:: Exercise details ::
Please transcribe the data below in full. Omit any picture you find in it.

___ Material provided

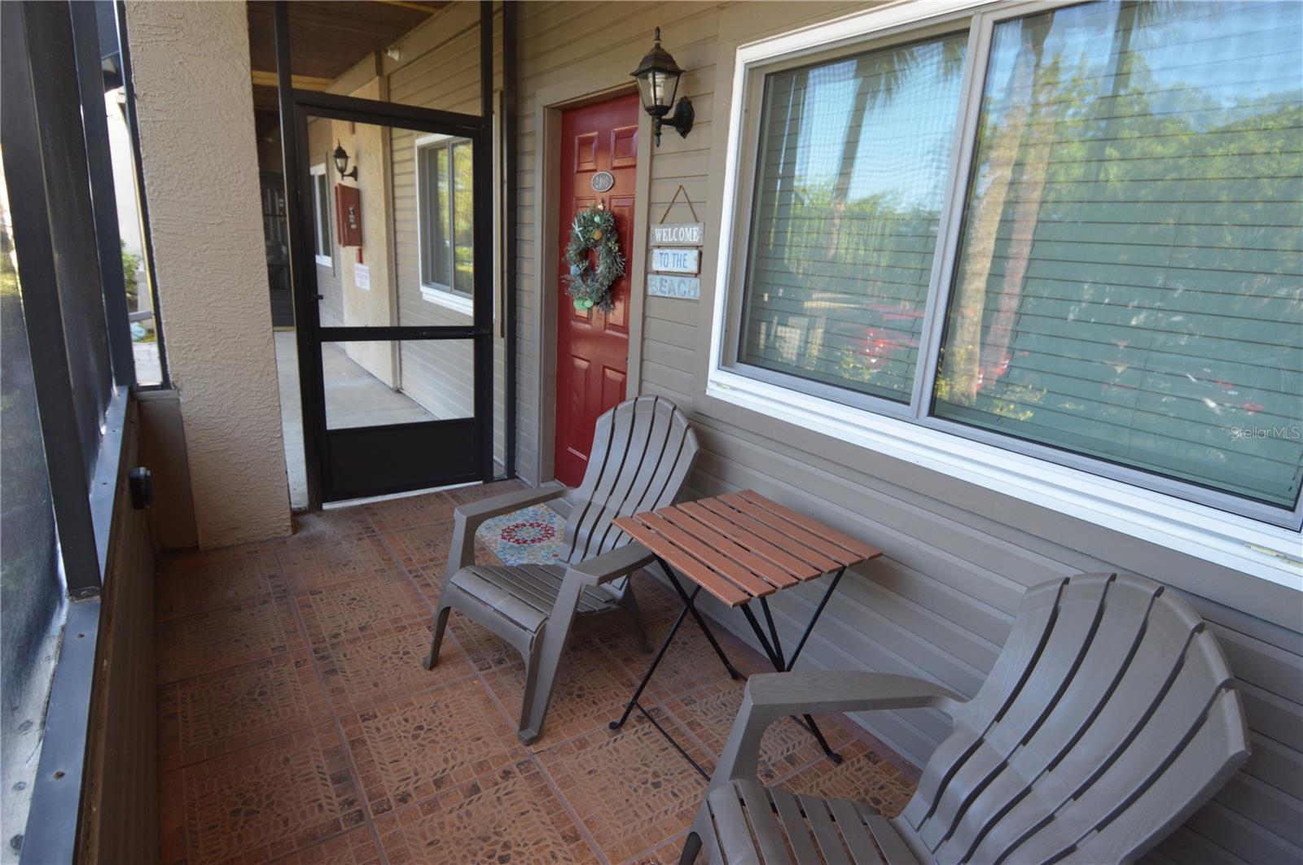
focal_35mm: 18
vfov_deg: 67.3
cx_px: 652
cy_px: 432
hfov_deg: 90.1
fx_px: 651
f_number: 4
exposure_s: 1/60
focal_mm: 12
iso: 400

______

:: Solution below ::
focal_35mm: 18
vfov_deg: 67.3
cx_px: 652
cy_px: 432
hfov_deg: 90.1
fx_px: 651
f_number: 4
exposure_s: 1/60
focal_mm: 12
iso: 400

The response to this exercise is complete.